Kemudian mereka pun segera menuju ke mobil dan Jack segera melajukan mobilnya menuju perusahaan. Saat dijalan Raina selalu mengajak Zevina untuk bicara dengannya, mau tidak mau Zevina harus menanggapi. Jack hanya tersenyum kecil melihat mereka.
"Apa yang membuat mu begitu special dimata putri ku?" Batin Jack memperhatikan Zevina dari kaca spion diatas kepalanya. Raina memaksa Zevina agar duduk di belakang bersamanya.
"Mommy berjanjilah tidak akan menangis lagi." Ucap Raina pada Zevina. Entah kenapa gadis kecil itu sangt menyayangi Zevina.
"Untuk apa aku berjanji pada mu. Dasar bocah." Ucap Zevina ketus mengacak rambut Raina, lalu berjalan meninggalkan mereka dan masuk ke dalam perusahaan Jack. Mereka memang sudah sampai sekarang. Zevina tersenyum kecil dalam langkahnya.
"Hahaha aku tahu Mommy sedang tersenyum." Ucap Raina berteriak dan mengejar Zevina tanpa mempedulikan setiap mata yang memandang nya.
Jack hanya menggeleng, ia tidak bisa berbuat banyak untuk memisahkan putrinya dengan Zevina.
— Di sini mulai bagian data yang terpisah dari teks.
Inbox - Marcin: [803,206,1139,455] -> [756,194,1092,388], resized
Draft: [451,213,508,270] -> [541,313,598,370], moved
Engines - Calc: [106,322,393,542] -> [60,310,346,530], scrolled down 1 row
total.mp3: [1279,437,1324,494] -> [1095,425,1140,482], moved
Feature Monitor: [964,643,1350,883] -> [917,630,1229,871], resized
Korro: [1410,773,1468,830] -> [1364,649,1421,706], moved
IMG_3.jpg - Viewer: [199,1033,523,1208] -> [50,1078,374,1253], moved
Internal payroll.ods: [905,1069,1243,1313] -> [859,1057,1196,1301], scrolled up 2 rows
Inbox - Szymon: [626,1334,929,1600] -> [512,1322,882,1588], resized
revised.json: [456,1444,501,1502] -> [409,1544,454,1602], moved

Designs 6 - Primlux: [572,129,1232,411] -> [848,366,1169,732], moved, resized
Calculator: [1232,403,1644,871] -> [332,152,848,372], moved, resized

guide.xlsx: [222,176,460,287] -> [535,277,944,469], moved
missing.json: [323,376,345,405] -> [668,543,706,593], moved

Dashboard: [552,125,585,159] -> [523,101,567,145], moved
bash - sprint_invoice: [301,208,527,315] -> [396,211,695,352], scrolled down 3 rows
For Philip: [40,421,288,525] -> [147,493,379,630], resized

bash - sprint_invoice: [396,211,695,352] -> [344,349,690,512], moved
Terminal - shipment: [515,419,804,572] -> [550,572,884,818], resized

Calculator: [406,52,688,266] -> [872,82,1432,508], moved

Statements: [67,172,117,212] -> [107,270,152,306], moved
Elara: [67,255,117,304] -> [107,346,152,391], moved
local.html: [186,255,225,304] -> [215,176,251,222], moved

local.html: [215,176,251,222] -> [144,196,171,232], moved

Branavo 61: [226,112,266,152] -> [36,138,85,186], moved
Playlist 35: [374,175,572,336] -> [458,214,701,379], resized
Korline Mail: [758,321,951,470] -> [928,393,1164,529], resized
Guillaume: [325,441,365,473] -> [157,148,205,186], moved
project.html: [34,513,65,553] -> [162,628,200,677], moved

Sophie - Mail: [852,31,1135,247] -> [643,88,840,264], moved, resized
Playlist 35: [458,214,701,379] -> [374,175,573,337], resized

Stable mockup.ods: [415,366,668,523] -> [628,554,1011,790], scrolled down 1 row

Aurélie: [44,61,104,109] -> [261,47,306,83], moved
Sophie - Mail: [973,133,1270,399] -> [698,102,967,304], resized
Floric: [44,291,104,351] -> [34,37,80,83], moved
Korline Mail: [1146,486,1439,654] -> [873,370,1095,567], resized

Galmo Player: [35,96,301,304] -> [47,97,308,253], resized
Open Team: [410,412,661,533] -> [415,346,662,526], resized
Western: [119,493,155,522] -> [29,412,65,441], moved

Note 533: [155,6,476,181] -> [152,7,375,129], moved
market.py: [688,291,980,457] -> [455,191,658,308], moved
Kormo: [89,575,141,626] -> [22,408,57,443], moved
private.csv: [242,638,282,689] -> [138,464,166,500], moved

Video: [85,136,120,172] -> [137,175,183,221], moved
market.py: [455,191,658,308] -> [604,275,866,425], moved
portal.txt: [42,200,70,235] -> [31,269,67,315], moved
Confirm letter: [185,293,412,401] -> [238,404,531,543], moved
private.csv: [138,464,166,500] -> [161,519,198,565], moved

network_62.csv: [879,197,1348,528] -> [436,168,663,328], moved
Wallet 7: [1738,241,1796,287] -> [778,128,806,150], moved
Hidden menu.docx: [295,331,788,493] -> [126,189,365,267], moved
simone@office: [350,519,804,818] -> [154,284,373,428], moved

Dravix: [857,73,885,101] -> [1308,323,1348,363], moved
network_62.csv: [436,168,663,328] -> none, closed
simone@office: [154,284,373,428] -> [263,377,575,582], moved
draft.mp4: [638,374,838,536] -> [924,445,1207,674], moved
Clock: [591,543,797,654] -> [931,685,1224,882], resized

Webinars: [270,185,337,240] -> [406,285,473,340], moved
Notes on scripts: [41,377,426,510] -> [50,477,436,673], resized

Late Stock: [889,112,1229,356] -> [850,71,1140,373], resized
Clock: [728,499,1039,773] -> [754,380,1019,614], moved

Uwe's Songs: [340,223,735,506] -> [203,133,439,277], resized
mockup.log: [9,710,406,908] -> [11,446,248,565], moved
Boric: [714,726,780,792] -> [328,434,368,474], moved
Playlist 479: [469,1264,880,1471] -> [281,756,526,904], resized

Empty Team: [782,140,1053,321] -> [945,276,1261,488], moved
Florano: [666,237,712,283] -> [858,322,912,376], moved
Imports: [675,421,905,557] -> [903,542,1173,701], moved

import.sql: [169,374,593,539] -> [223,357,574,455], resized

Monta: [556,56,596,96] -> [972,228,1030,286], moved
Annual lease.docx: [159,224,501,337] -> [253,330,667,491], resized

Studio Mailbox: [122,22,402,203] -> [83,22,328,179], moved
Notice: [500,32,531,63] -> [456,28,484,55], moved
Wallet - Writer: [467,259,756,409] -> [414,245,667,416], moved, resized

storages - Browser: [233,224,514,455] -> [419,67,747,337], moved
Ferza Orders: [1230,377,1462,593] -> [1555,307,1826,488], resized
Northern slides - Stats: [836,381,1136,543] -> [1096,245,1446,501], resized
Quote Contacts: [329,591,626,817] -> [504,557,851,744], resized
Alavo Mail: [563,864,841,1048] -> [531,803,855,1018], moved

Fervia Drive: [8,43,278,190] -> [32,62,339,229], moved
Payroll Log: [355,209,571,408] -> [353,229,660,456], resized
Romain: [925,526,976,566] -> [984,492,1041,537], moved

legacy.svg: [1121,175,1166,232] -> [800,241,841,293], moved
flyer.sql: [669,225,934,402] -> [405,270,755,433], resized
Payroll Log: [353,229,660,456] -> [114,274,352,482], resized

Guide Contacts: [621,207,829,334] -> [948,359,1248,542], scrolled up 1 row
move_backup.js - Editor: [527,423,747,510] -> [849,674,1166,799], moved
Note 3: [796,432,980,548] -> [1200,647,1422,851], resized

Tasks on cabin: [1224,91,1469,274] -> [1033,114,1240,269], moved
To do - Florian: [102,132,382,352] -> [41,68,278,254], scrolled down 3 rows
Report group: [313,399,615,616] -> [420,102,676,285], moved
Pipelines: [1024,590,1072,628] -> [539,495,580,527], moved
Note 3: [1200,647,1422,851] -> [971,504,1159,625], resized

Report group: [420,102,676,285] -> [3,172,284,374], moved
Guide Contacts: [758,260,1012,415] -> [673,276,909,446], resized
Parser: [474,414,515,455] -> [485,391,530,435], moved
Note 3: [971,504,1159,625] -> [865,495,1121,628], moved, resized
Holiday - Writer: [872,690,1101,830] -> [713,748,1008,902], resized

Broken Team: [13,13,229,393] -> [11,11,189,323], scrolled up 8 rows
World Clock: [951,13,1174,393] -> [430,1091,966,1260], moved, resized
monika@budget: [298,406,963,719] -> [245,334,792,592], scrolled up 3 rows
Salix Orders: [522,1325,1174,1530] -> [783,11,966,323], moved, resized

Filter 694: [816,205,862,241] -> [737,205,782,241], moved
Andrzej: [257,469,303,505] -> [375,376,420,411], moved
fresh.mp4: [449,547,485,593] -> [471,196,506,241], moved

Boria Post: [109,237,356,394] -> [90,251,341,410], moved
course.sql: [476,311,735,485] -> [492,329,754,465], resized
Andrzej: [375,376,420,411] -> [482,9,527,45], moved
Ia pub merasakan kehangatan dihati nya saat melihat Raina yang memilih dekat dengan Zevina, padahal tak sedikit wanita yang ingin dekat dengan putrinya itu. Mungkin pilihan putrinya yang terbaik atau entahlah.
************
terima kasih untuk kalian yang masih setia menunggu kelanjutan cerita ku.
Semoga aku bisa cepat menyelesaikan proses revisi nya yah.
Tinggalkan komentar, like, favorit, dan vote nya buat ku.
Serta rate bintang 5, 4, 3 juga yah..
Sayang kalian.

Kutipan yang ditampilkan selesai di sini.